Tapi sekarang semua telah berubah. Tak ada Joanna lagi di sini, wanitanya telah pergi dengan secara sengaja meninggalkan luka yang begitu menyakitkan untuknya. Joanna memilih pergi bersama dua manusia berengsek yang begitu Aldrick benci bahkan hingga akhir hayatnya nanti.

Namun, Aldrick tak akan menyalahkan Joanna. Ia sangat sadar bahwa sikap pemberontakan dan penghianatan yang telah istrinya itu lakukan adalah buah dari akibat sikap buruk yang selama ini Aldrick lakukan pada wanita itu. Sosok Joanna terlalu naif untuk mampu mengimbangi kelicikan kedua manusia biadap tersebut.

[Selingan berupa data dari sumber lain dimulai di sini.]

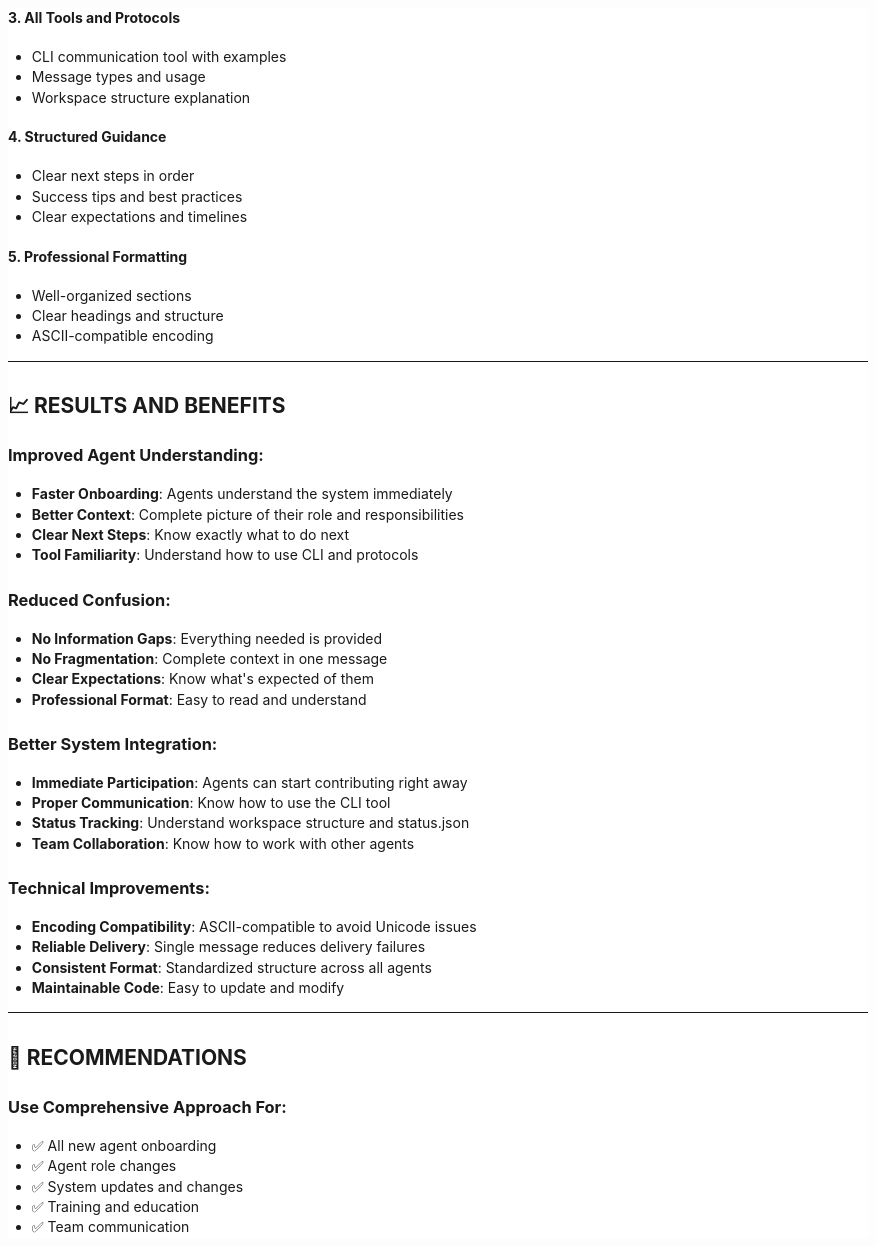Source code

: #### **3. All Tools and Protocols**
- CLI communication tool with examples
- Message types and usage
- Workspace structure explanation

#### **4. Structured Guidance**
- Clear next steps in order
- Success tips and best practices
- Clear expectations and timelines

#### **5. Professional Formatting**
- Well-organized sections
- Clear headings and structure
- ASCII-compatible encoding

---

## 📈 RESULTS AND BENEFITS

### **Improved Agent Understanding:**
- **Faster Onboarding**: Agents understand the system immediately
- **Better Context**: Complete picture of their role and responsibilities
- **Clear Next Steps**: Know exactly what to do next
- **Tool Familiarity**: Understand how to use CLI and protocols

### **Reduced Confusion:**
- **No Information Gaps**: Everything needed is provided
- **No Fragmentation**: Complete context in one message
- **Clear Expectations**: Know what's expected of them
- **Professional Format**: Easy to read and understand

### **Better System Integration:**
- **Immediate Participation**: Agents can start contributing right away
- **Proper Communication**: Know how to use the CLI tool
- **Status Tracking**: Understand workspace structure and status.json
- **Team Collaboration**: Know how to work with other agents

### **Technical Improvements:**
- **Encoding Compatibility**: ASCII-compatible to avoid Unicode issues
- **Reliable Delivery**: Single message reduces delivery failures
- **Consistent Format**: Standardized structure across all agents
- **Maintainable Code**: Easy to update and modify

---

## 🎯 RECOMMENDATIONS

### **Use Comprehensive Approach For:**
- ✅ All new agent onboarding
- ✅ Agent role changes
- ✅ System updates and changes
- ✅ Training and education
- ✅ Team communication
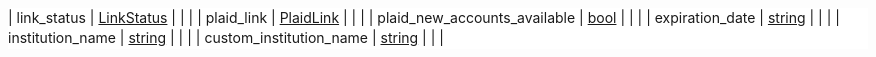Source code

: | link_status                  | [LinkStatus](#financial_service-v1-LinkStatus)                 |          |                                                                                                                                                                                                                                                                                                                                                                                                                                                                                                                                                                                                                                                                                                                                                                                                                                                                                      |
| plaid_link                   | [PlaidLink](#financial_service-v1-PlaidLink)                   |          |                                                                                                                                                                                                                                                                                                                                                                                                                                                                                                                                                                                                                                                                                                                                                                                                                                                                                      |
| plaid_new_accounts_available | [bool](#bool)                                                  |          |                                                                                                                                                                                                                                                                                                                                                                                                                                                                                                                                                                                                                                                                                                                                                                                                                                                                                      |
| expiration_date              | [string](#string)                                              |          |                                                                                                                                                                                                                                                                                                                                                                                                                                                                                                                                                                                                                                                                                                                                                                                                                                                                                      |
| institution_name             | [string](#string)                                              |          |                                                                                                                                                                                                                                                                                                                                                                                                                                                                                                                                                                                                                                                                                                                                                                                                                                                                                      |
| custom_institution_name      | [string](#string)                                              |          |                                                                                                                                                                                                                                                                                                                                                                                                                                                                                                                                                                                                                                                                                                                                                                                                                                                                                      |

Maka dari itu, Aldrick pastikan bahwa ia akan membawa wanitanya itu kembali. Akan ia jelaskan semua kesalahpahaman di antara mereka, sampai tak ada lagi ruang untuk sebuah keraguan. Kali ini tanpa paksaan, Aldrick akan meminta Joanna untuk memulai awal yang baru dengannya, mengajak istri terkasihnya untuk bersama-sama menciptakan berbagai kenangan manis.

Aldrick tak lagi suka melihat Joanna menangis. Ia tak lagi menyukai kala raut kesedihan menghiasi wajah cantik sang istri. Maka ia berjanji, hanya akan ada senyuman yang melengkung di bibir manis Joanna. Hanya akan ada kebahagian tanpa kesedihan, tak akan ia biarkan Joanna kembali menangis, terlebih dengan dirinya sebagai alasan.

Tapi sebelum itu, Aldrick perlu menghancurkan penghalang kebahagian itu terlebih dahulu. Ia perlu menghancurkan akar dari permasalahan ini.

Si berengsek Issak dan David. Akan Aldrick hancurkan mereka sampai pada titik terburuk dari yang mampu mereka bayangkan.

. . .

Kaki berbalut kain hitam formal tersebut melangkah dengan tegas melewati para maid dan anak buahnya yang berbaris rapi di sepanjang jalan dengan kepala tertunduk rendah, menyiratkan rasa hormat untuknya. Dibelakangnya diikuti oleh Niel-sang tangan kanan kepercayaannya.